This is my first in a series of myth-busting posts, in which I hope to dispel some common misconceptions about singing.
When voice teachers advise singers to raise their soft palates, they are succumbing to an almost universal human confusion between simultaneity and causality. In other words, they are mistakenly assuming that if action A occurs during situation S, that A must have caused S. For example, a teacher may observe that when singing is well coordinated, the singer’s soft palate is likely to be in an elevated position. So far, so good. But if that teacher goes on to assume that good coordination can be induced by raising the soft palate, and advises his students to do this, he is doing them a disservice. Let’s examine why.
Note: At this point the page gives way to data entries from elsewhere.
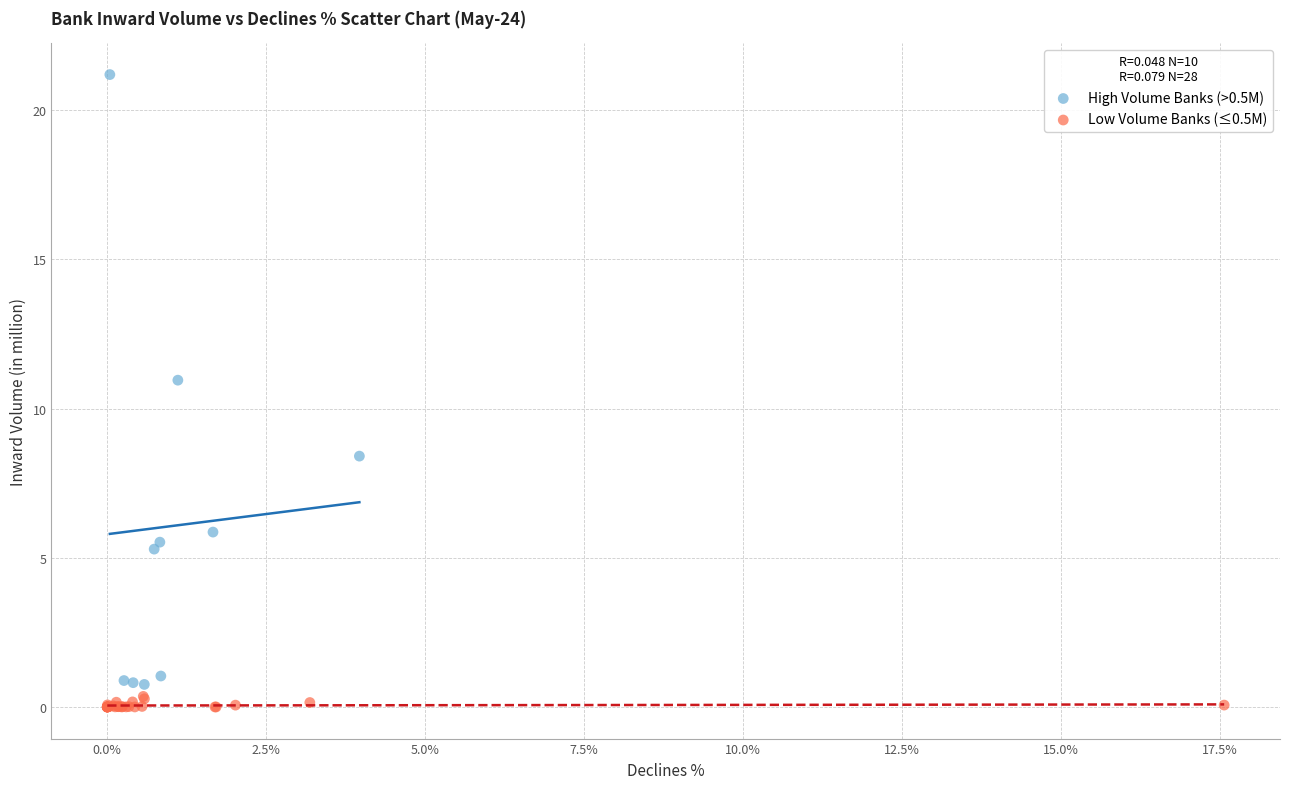

Which series contains the highest Y value?

High Volume Banks (>0.5M)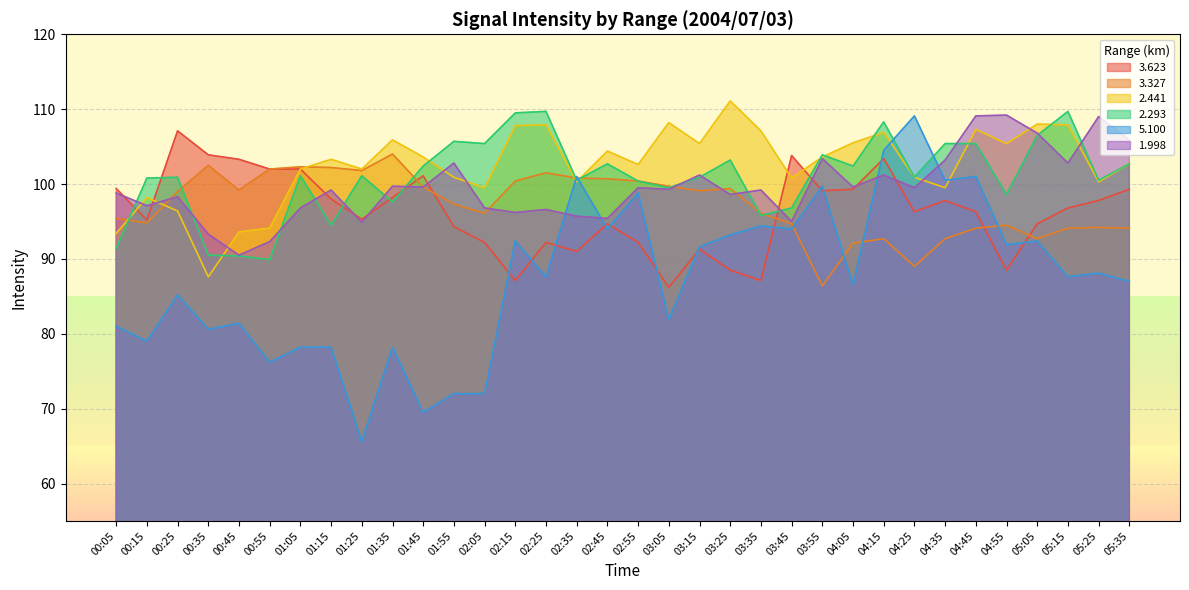

What is the lowest value of the 2.441 series?

87.6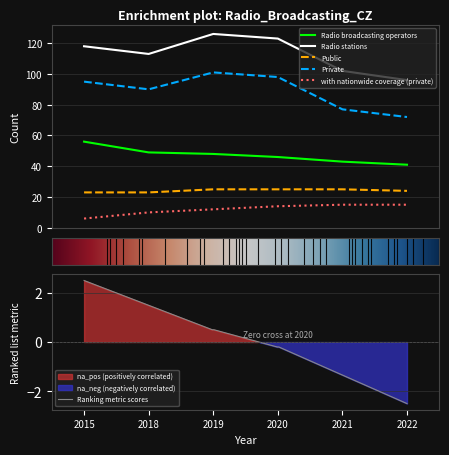

True or false: Private and Radio stations cross at least once.

False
Although people tend not to think about it in such terms, singing is an activity that involves a precise and delicate coordination of every part of the body. Of course, some muscles, like those of the larynx and the diaphragm, are more directly involved than, say, the biceps. But every muscle in your body, including your biceps, is part of the environment in which your singing takes place, and thus, has a role in your overall coordination for this activity. Any note you sing, then, is the action not only of your “vocal” muscles, but of your entire, intricately coordinated body. To bring about this astoundingly complex coordination by consciously moving individual muscles is futile, but we all try to accomplish all sorts of things in this way.
Truly, any activity must be thought of in terms of whole-body coordination. Our muscles simply do not operate independently, but as part of a system. Teachers in all fields who do not understand this concept cause their students untold frustration and possibly injury. Ballet dancers and students of yoga and Pilates are often told to improve their form by drawing in the abdominal muscles. Weight lifters are encouraged to focus solely on the contraction of the muscles they are attempting to exercise. Many of us have been hounded to improve our posture by pulling back our shoulders. All of these recommendations are well-intentioned, but unsound. You simply can’t address a whole-body coordination piecemeal, by moving this part here or that part there. . .at least not without creating unwanted tension somewhere in the system. (Think of how your back feels after 5 minutes of holding your shoulders in place!)
What we singing teachers are really after is the same thing wanted by the teachers of ballet, yoga, Pilates, exercise, posture, and everything else: an efficient, easeful, dynamic whole-body organization to support whatever movements are required in our particular specialty. It would be much easier to teach and to become proficient at any of these activities if we could bring about the needed coordination by consciously moving body parts A, B, and C into the correct alignment. But it doesn’t work that way; we have to search for indirect ways of eliciting whole-body coordination. This is the central goal of the Alexander Technique, by the way.
So how on earth do you teach anything? Well, you have to first change your outlook on teaching and learning. Start by expanding your field of awareness (a concept familiar to Alexander teachers) to include the whole person performing the activity. Then, instead of focusing solely on the immediate goals to be attained (end-gaining, in Alexander language), you must keep your primary focus on the overall conditions in the body, what Alexander called the use of the Self. Also, remember that fine-tuning any activity involves not so much learning what to do, but learning how to stop doing whatever is interfering with your overall coordination. This all makes for a very different learning experience, and one that is likely to give the student more episodes of ease and success and fewer of frustration and stress.
In the voice lessons I teach, I set up exercises to spontaneously bring about a better whole-body coordination. (Just how I do this is a topic for a future post.) As conditions improve—in your throat, yes, but also throughout your entire body, or Self—your soft palate and every other part of you will gradually assume its optimal position for every note.
Since while performing you won’t have to consciously direct your soft palate into position, not to mention choreographing tongue, lips, throat, jaw, diaphragm, and big toes, you will be able to focus on communicating your emotional and musical ideas. And that is what singing is all about.